Egypt’s rising bank deposits offer little help to investment climate

Customer checks US dollars in a bank in Cairo.

There has been an unprec­edented rise in deposits in Egyptian banks but the trend is doing lit­tle to encourage invest­ments or increase market activity, analysts said.
Deposits at banks rose $53 bil­lion from August 2016 through August 2017 to $169.4 billion, the Central Bank of Egypt said. Econo­mists attribute the rise to the suc­cess of Egyptian banks in securing greater market liquidity.
“Saving schemes introduced by the banks succeeded in encourag­ing members of the public to save their money, not spend it,” said Abdel Raouf al-Idrisi, an econom­ics professor at Egypt’s October 6 University. “These saving schemes absorbed most of the money in the market.”
Egyptian banks have introduced a range of products, including special saving schemes with in­terest rates of 16-20%. The high rates countered an unprecedented surge in commodity prices after the weakening of the Egyptian pound.
The saving plans attracted bil­lions of dollars. Many of those who had hoarded US dollars, in the hopes of profiting from rising exchange rates, sold dollars to pur­chase high-interest saving certifi­cates. From November 2016 and November 2017, Egyptians traded in $57 billion to local banks, Dep­uty Central Bank Governor Gamal Negm said.
The banks introduced the saving schemes to rein in runaway infla­tion, which was at a three-decade high. They wanted to eradicate a foreign currency parallel market by encouraging Egyptians to sell the foreign currencies and create a greater demand for the Egyptian pound.
“The banks’ saving schemes at­tracted huge amounts of money, liquidity that would have been in circulation in the market, which could have increased the inflation and weakened the national cur­rency even more,” Idrisi said.
The rise in the deposits was ac­companied by an increase in all economic indicators.
Real gross domestic product (GDP) rose by a revised 5% in the fourth quarter of the 2016-17 fiscal year, and averaged a 4.6% increase over the second half of the year, which represented the fastest growth since 2009-10, the Central Bank said.
Commodity exports grew by 10% in the fourth quarter while commodity imports fell by 14%, successfully narrowing Egypt’s trade deficit by 26%, according to the office of the presidency.
The rise in bank deposits re­flected a change in Egyptians’ saving culture, economists said. However, this has not been accom­panied by an increase in demand by local investors for loans.
“One reason this is happening is that bank interests on loans are very high,” said Ashraf al-Arabi, a member of the Egyptian Par­liament’s Economic Committee. “Instead of investing their money, people are buying saving certifi­cates to benefit from high interest rates and few people are ready to pay the high borrowing interest.”

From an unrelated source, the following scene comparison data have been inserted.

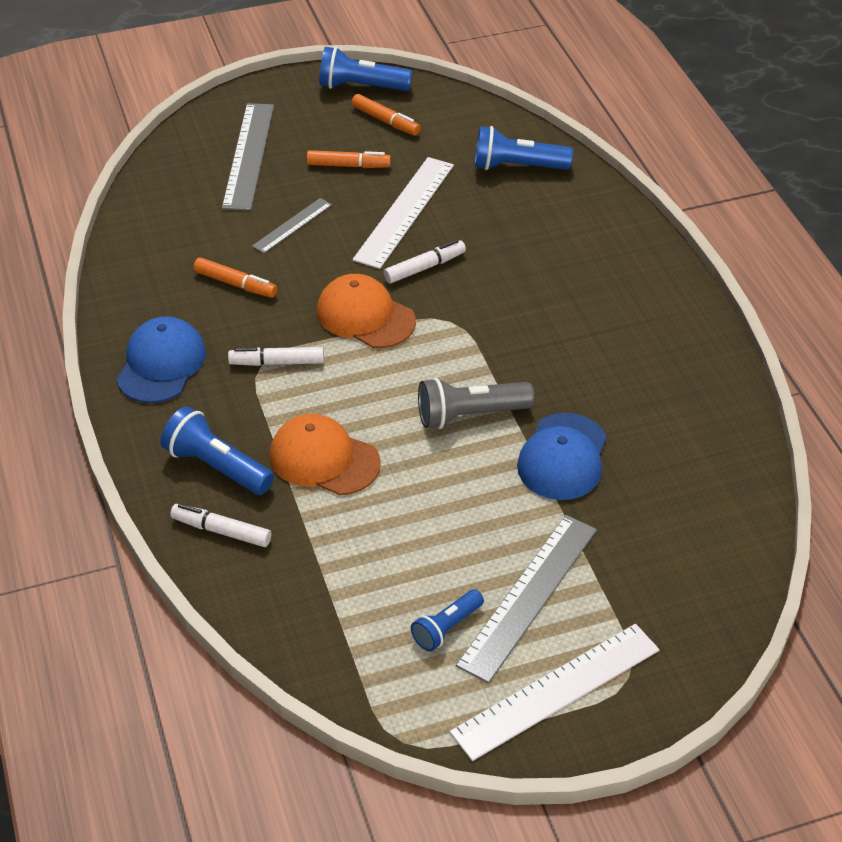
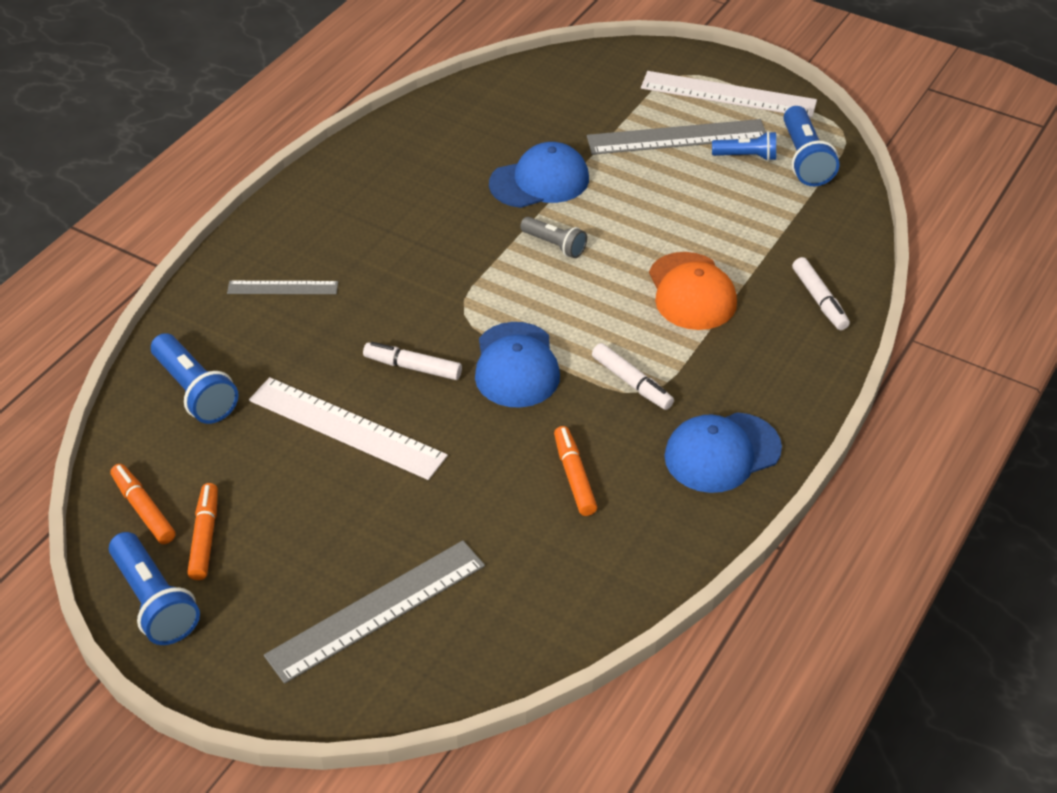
camera: 130 degrees left, 0 degrees up
blue flashlight [160,406,274,495] -> blue flashlight moved to [784,106,839,186]
grey ruler [252,198,332,254] -> grey ruler moved to [227,281,338,294]
orange marker [307,150,391,168] -> orange marker moved to [110,464,176,544]
orange cap [317,274,416,348] -> blue cap [475,322,560,408]
white ruler [353,157,454,269] -> white ruler turned 45 degrees clockwise [249,377,448,480]
grey flashlight [418,378,535,429] -> grey flashlight [520,217,587,258], size x0.63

The interest rate on some loans was 20%, which is scaring inves­tors away, he said. The banks do of­fer loans with lower interest rates to small-project developers and tourism investors but big projects that can move the economy for­ward and contribute to job crea­tion tend to require borrowing at higher interest rates.
“One can easily claim that the deposits have turned into a load on the banks, with few investors approaching these banks for loans at the current interest rates,” said economist and tax consultant Khaled al-Shafie. “The banks need to reduce the interest rates for bor­rowing a bit if they want to incen­tivise investments and encourage individuals and institutions to borrow.”